Trump sweepingly blocked Bolton and other top administration officials from testifying in the House proceedings, triggering the obstruction of Congress charge in the impeachment articles.
A small group of Senate Democrats have privately discussed a horse-trading deal in which Republicans would be allowed to call Joe or Hunter Biden as witnesses if they get to subpoena Bolton.
Democratic brass shot down that idea.
"That's off the table," Senate Minority Leader Chuck Schumer (D-N.Y.) said.
Trump was impeached in part for pressing President Volodymyr Zelensky to open an investigation of baseless corruption allegations about the Bidens while dangling a White House meeting and $391 million in U.S. military aid to Ukraine as quid pro quo leverage.
Allowing Republicans to call either of the Bidens, most Democrats say, would thereby lend undue credence to Trump's unsubstantiated claims.
"They want to use this trial to smear the Bidens," Schiff said. "That's not the purpose of the trial and the senators should not allow it to be abused in that way."

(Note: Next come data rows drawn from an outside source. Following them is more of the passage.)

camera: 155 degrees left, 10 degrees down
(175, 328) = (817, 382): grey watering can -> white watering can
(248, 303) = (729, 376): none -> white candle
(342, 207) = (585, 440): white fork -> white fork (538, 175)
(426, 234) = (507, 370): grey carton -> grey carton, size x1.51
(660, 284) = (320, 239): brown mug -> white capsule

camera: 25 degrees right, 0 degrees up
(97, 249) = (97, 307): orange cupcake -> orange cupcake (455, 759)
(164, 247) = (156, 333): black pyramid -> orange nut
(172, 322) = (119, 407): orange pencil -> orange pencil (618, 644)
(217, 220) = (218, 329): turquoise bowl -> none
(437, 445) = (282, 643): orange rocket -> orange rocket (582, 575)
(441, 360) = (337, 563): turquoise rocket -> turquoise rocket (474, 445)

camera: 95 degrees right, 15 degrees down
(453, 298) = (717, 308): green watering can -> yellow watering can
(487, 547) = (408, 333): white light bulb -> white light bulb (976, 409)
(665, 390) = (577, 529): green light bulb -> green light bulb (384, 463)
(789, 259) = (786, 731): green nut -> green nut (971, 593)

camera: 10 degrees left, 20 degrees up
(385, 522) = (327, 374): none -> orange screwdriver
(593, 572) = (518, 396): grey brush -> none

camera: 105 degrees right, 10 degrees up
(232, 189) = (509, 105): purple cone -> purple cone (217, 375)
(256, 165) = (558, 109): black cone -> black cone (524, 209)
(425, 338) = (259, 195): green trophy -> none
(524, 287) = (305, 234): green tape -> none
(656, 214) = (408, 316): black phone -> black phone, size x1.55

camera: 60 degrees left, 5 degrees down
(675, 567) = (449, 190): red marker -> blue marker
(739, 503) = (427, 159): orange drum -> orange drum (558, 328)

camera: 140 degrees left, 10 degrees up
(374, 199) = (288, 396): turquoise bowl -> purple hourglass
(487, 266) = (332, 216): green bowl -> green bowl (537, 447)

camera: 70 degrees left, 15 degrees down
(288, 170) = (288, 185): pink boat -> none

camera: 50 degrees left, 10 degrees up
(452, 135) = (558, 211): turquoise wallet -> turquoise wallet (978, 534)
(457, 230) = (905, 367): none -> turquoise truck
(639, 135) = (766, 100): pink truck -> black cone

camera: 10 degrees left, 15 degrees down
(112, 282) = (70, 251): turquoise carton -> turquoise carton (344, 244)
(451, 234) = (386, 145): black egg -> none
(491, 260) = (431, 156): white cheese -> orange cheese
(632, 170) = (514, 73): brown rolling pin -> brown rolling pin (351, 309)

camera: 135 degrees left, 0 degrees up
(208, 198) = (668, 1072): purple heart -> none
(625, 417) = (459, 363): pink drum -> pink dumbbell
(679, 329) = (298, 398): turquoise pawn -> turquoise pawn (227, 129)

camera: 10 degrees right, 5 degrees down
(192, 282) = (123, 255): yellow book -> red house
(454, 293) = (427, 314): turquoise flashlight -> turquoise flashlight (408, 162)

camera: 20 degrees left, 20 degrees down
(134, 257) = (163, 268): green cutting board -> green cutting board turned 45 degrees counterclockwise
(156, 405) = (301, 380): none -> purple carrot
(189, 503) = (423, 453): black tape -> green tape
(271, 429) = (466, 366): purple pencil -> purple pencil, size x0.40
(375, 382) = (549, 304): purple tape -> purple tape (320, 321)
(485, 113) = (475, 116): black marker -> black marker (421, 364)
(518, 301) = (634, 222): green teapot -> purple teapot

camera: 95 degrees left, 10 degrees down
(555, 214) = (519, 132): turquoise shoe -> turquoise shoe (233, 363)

Speaking to voters in Iowa, the elder Biden also rejected the idea. "I want no part of that," said the former vice president, who's a front-runner for the Democratic nomination to take on Trump in November's election.
No new ground was covered in the Democratic impeachment managers' first round of opening arguments.
Rather, they delved at length into the nitty gritty details of their findings.
Ex-New York Mayor Rudy Giuliani -- who played a prominent role in carrying out Trump's hunt for Ukrainian dirt on Democrats -- was mentioned repeatedly, as the Democrats sought to dispel the president's defense that his shady Kiev campaign just amounted to an unconventional approach to foreign policy.
"Giuliani is not the secretary of state. He's not an ambassador. He's not a member of the diplomatic corps. Rudolph Giuliani is a cold-blooded political operative for President Trump's re-election campaign," said New York Rep. Hakeem Jeffries, one of the managers.
At the same time, House Judiciary Chairman Jerry Nadler, Jeffries' fellow New Yorker and impeachment manager, stressed that Trump's Ukrainian pressure campaign involved nearly his entire administration.
"This is a story of a corrupt, government-wide effort that included ambassadors, cabinet officials, executive branch agencies and the office of the president," Nadler said. "This effort threatened the security of Ukraine and compromised our own national security interests because the president cared only about his personal, political interests."